(EXERCISE MATERIAL Opens)
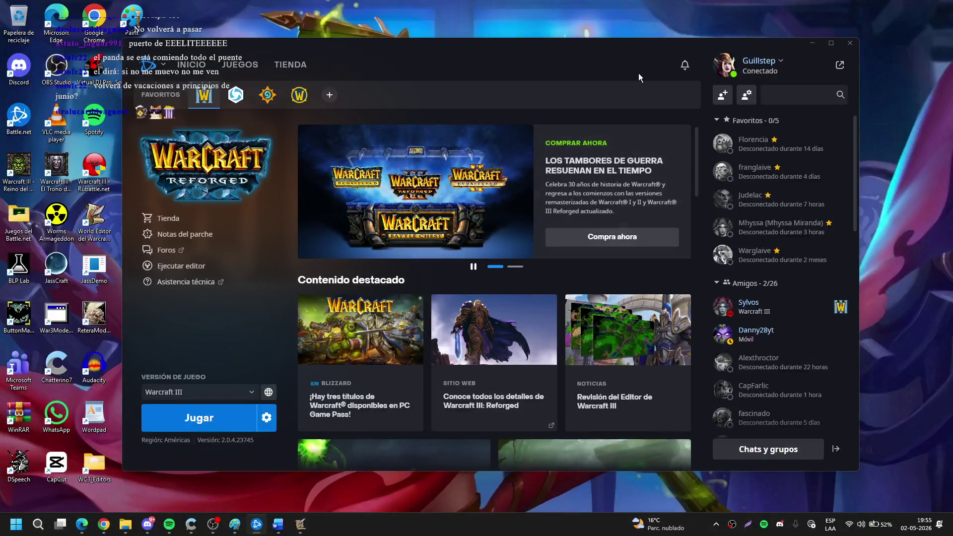
{"action": "left_click", "coordinate": [825, 47]}
{"action": "mouse_move", "coordinate": [297, 519]}
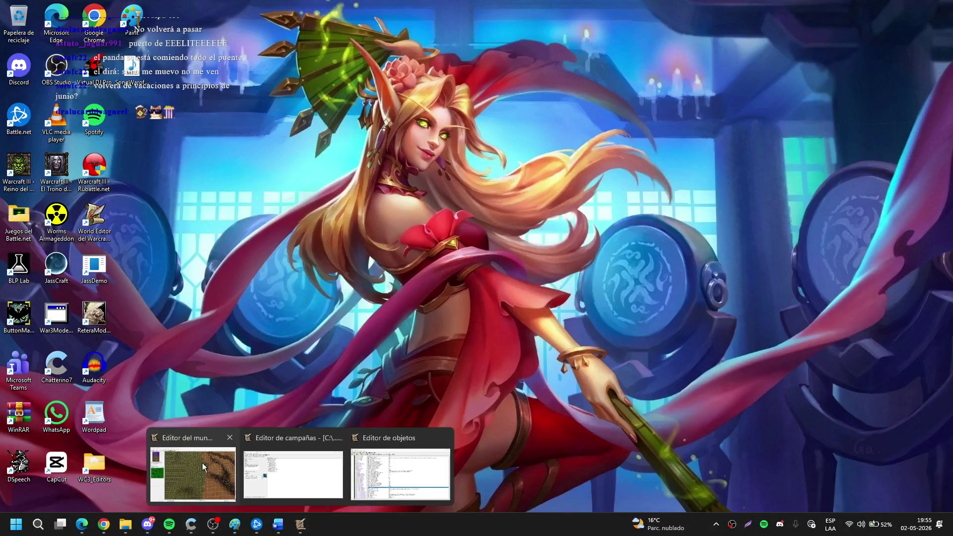
{"action": "left_click", "coordinate": [198, 468]}
{"action": "key", "text": "Up"}
{"action": "key", "text": "Up"}
{"action": "key", "text": "Up"}
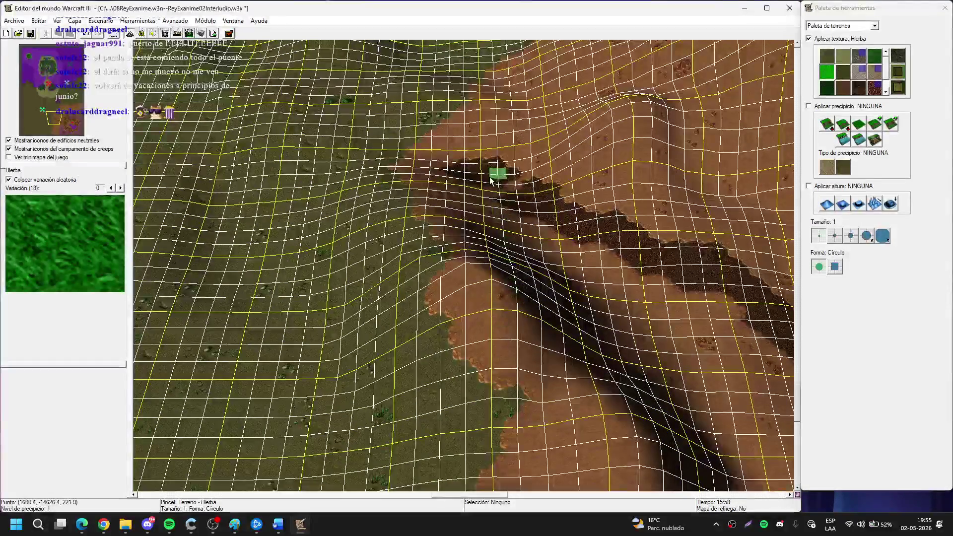
Pan north to the bridge and back to the brown cliffs, then pick darker Hierba grass at size 2.
{"action": "key", "text": "Up"}
{"action": "key", "text": "Up"}
{"action": "key", "text": "Up"}
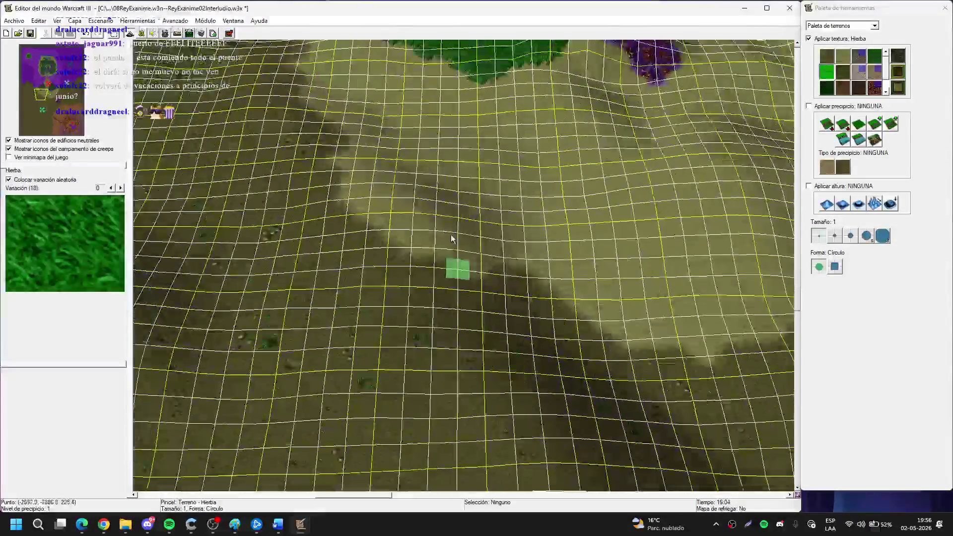
{"action": "key", "text": "Up"}
{"action": "key", "text": "Up"}
{"action": "key", "text": "Up"}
(EXERCISE MATERIAL Closes)
• _TASK DESCRIPTION_
Whenever a line of the records above contains the word "coordinate", it counts toward the total; give that total alone.

• _SOLUTION TO THE EXERCISE_
3